Exercise:
The answer must consist of every line in the records that contains the word "accept".

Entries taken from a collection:

========================================================================

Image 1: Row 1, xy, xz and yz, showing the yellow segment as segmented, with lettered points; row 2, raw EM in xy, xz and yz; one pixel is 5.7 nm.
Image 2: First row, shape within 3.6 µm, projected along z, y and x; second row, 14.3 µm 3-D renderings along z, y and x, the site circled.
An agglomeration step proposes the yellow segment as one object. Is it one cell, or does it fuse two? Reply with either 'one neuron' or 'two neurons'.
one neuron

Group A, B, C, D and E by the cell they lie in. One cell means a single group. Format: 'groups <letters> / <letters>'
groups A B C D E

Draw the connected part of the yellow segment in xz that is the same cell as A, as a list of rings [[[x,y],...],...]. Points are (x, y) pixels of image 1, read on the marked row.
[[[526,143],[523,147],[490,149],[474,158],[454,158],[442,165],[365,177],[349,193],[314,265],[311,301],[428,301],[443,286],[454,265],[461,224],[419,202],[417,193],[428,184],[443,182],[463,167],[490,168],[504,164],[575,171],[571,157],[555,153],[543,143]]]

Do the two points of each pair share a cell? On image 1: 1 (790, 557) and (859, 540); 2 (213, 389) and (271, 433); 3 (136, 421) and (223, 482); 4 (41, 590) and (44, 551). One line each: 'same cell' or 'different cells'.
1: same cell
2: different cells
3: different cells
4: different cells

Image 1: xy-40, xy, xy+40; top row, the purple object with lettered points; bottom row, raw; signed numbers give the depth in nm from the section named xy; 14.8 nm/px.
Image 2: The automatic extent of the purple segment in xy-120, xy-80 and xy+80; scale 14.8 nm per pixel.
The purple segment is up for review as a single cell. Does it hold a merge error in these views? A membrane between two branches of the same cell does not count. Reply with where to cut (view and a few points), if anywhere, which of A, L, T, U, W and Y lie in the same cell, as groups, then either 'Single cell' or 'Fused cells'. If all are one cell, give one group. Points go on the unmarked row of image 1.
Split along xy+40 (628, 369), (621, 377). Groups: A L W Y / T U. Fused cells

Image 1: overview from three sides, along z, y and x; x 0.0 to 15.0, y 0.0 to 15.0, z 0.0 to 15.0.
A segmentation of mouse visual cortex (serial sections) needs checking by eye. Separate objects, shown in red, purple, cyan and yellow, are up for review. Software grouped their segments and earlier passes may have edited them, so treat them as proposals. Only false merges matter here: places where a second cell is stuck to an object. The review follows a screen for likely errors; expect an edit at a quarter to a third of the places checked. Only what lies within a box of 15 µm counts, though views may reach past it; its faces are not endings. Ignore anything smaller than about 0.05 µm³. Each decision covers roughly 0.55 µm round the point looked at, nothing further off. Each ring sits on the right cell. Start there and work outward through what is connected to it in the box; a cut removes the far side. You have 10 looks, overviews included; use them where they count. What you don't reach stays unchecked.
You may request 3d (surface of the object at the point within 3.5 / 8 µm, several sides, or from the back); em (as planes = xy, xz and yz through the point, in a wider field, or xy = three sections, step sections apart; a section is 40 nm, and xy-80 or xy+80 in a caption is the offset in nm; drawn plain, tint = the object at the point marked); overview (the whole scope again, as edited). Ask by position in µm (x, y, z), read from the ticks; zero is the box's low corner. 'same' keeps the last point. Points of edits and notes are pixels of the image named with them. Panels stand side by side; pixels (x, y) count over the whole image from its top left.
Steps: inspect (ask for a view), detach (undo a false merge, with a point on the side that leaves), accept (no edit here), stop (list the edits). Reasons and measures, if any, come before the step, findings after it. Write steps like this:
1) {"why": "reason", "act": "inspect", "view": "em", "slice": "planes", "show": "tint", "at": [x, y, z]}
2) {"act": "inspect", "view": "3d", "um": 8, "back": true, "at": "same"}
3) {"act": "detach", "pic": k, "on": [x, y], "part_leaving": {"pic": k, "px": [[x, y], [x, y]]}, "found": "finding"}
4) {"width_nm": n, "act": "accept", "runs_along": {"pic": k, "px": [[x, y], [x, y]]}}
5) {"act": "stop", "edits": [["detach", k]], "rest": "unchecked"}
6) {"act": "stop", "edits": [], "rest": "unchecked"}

========================================================================

Solution for this problem:
Steps: inspect (ask for a view), detach (undo a false merge, with a point on the side that leaves), accept (no edit here), stop (list the edits). Reasons and measures, if any, come before the step, findings after it. Write steps like this:
4) {"width_nm": n, "act": "accept", "runs_along": {"pic": k, "px": [[x, y], [x, y]]}}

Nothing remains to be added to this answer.